# Excerpted passage start

Ramble through the fairgrounds of an agricultural show; you are coursing through the heart chambers of tribal ancestry. I love shows because they short-circuit the passivity of rote society. They restore a healthy flesh & blood anonymity to the show-goer which is quite different from the mundane anonymity that comes from being society’s rote consumer/audience zombie. These shows are earthy, pagan, exploitative, humbling, dignified and ridiculous all at once. They are an aspect of our species which is significant in the same way as funerals and marriages. For those of us who see festivals as places, as opposed to events, they remind us that time and history are circular, not linear. The fairground is symbolized as a carousel; a chiming colourful centrifuge; a force that stands separate from our mundane world but which is also within its own constant musical motion.

# Excerpted passage end

Task 1: In the passage on agricultural shows, which two occasions are the shows said to be significant in the same way as?
Task 2: Pick up the passage on agricultural shows after its final sentence and continue writing it.

# Dataset content start

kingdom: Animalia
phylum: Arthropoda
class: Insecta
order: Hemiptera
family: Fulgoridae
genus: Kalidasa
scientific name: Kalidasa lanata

# Dataset content end
# Dataset content start

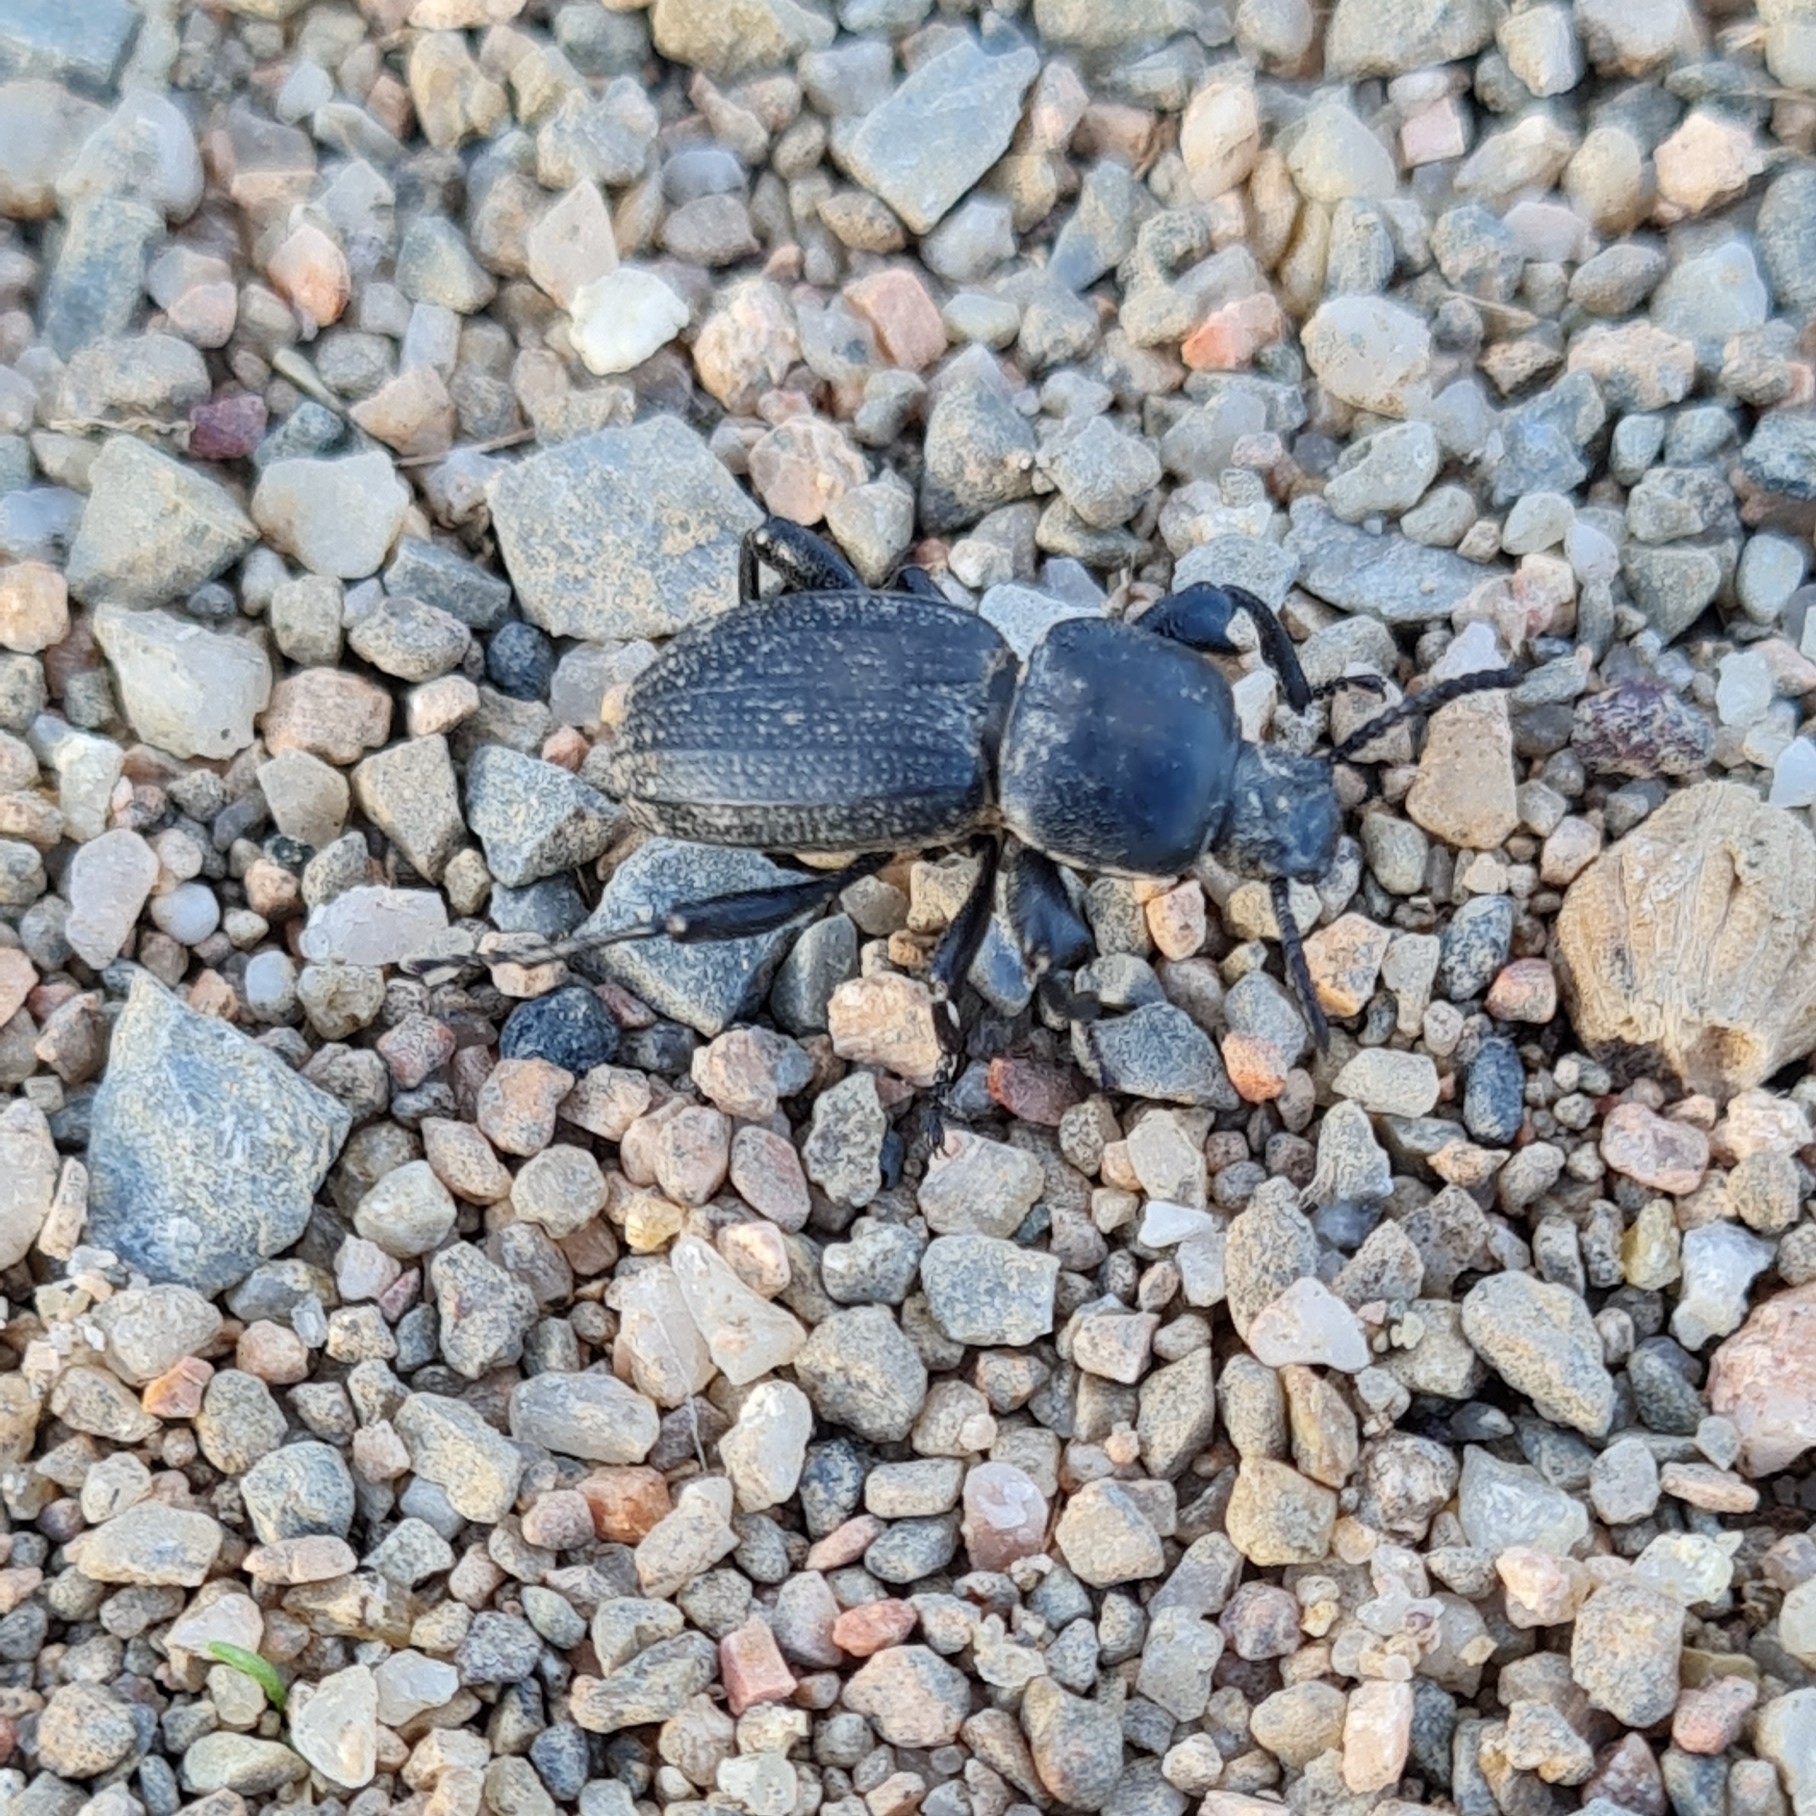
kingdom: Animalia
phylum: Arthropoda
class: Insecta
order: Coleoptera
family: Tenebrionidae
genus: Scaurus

# Dataset content end
# Dataset content start

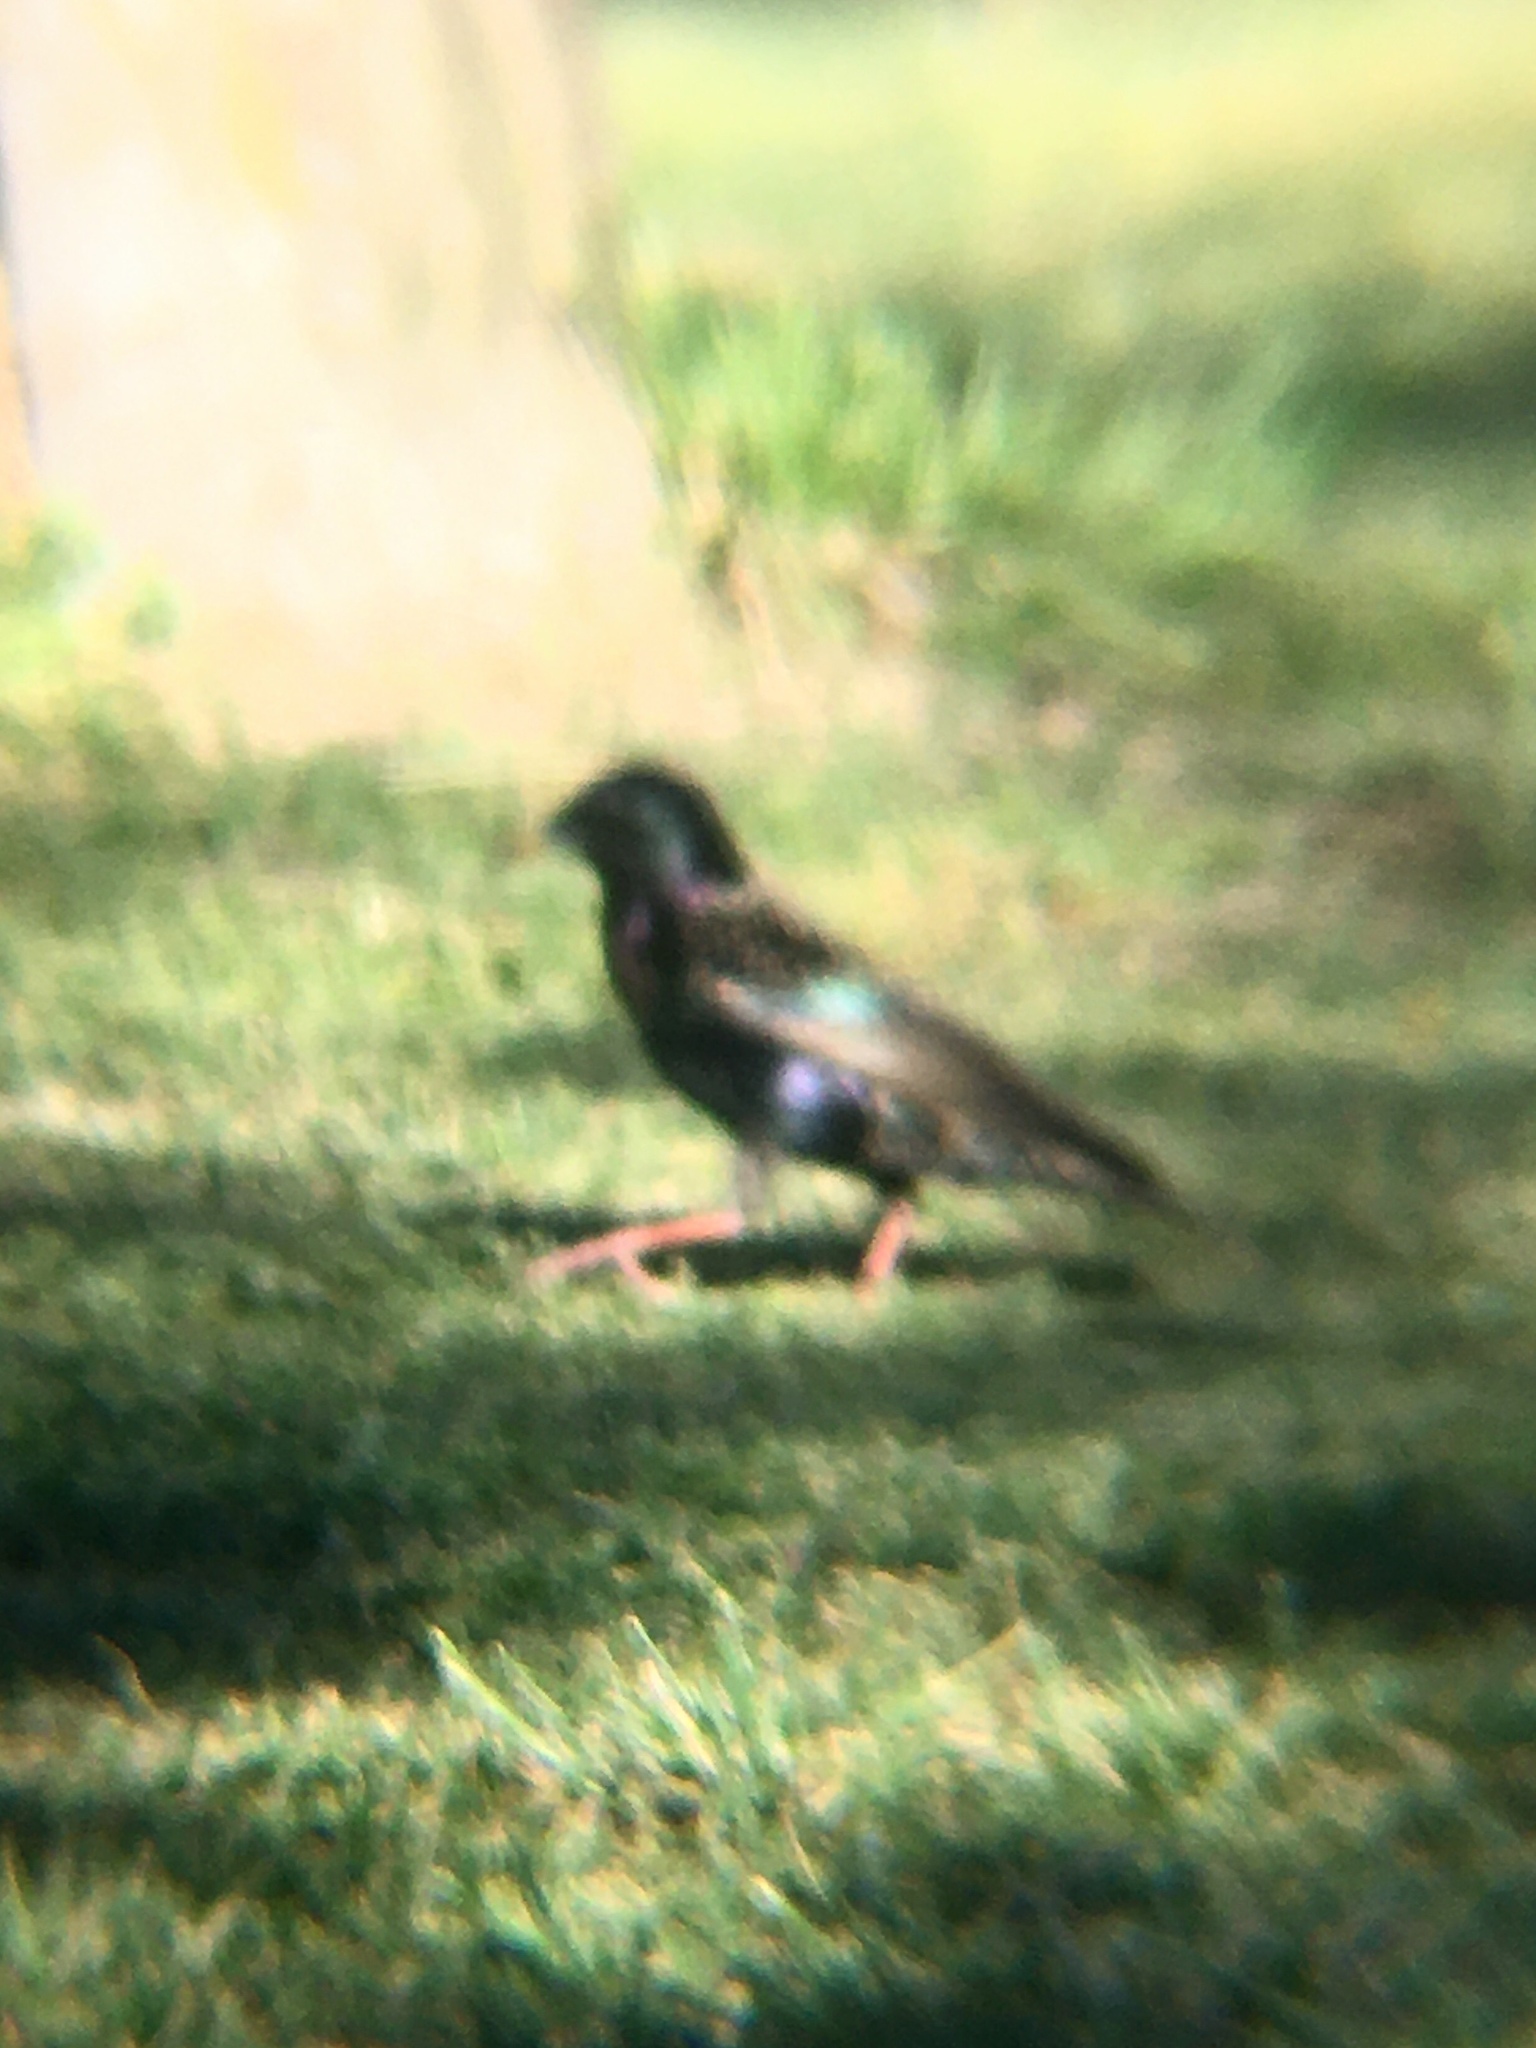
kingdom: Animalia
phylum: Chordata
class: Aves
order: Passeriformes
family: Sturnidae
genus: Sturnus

# Dataset content end

Written reply 1: Funerals and marriages.

Written reply 2:
“There are lads for the lasses there’s toys for the bairns
There tumblers and jugglers and folks with no arms
There’s a balancing act here and a fiddler there
There are nut-men and spice-men at Copshawholme Fair” – traditional song.
The flags of city-states and guilds snap in the wind and the paragon beasts of the field are displayed by squire and farmhand dressed in styles both customary and smart. Pig pens are splashed and dappled with ribbons of gold, crimson and proud bright blue. Prize goats are groomed like collectable dolls and the trade talk amongst the farm folk murmurs without start or end under the clamour of the city crowds.
Everyone is met face-on. The dignity of a family’s calling is on show and shared with us all. A breeder will talk with you for fifteen minutes about his champion hounds or rams or roosters. You learn something from them all and you glimpse other vigorous worlds and clannish communities. I’d never heard of Bracco Italiano gun dogs before being introduced to two splendid specimens by a pioneering Italian breeder who’d had them flown out from the Old Country. And the cat people are almost evangelical in their enthusiasm for the Maine Coon, the British Shorthair and the Selkirk Rex. This is not consumption, not marketing, not spectatorship – there’s nothing ‘in it’ for anyone other than communication – yet people will queue for it. So it seems we’re not all owned by the saturating advertisers after all. A lot of people still want to crowd in delight around somebody’s moonfaced cat.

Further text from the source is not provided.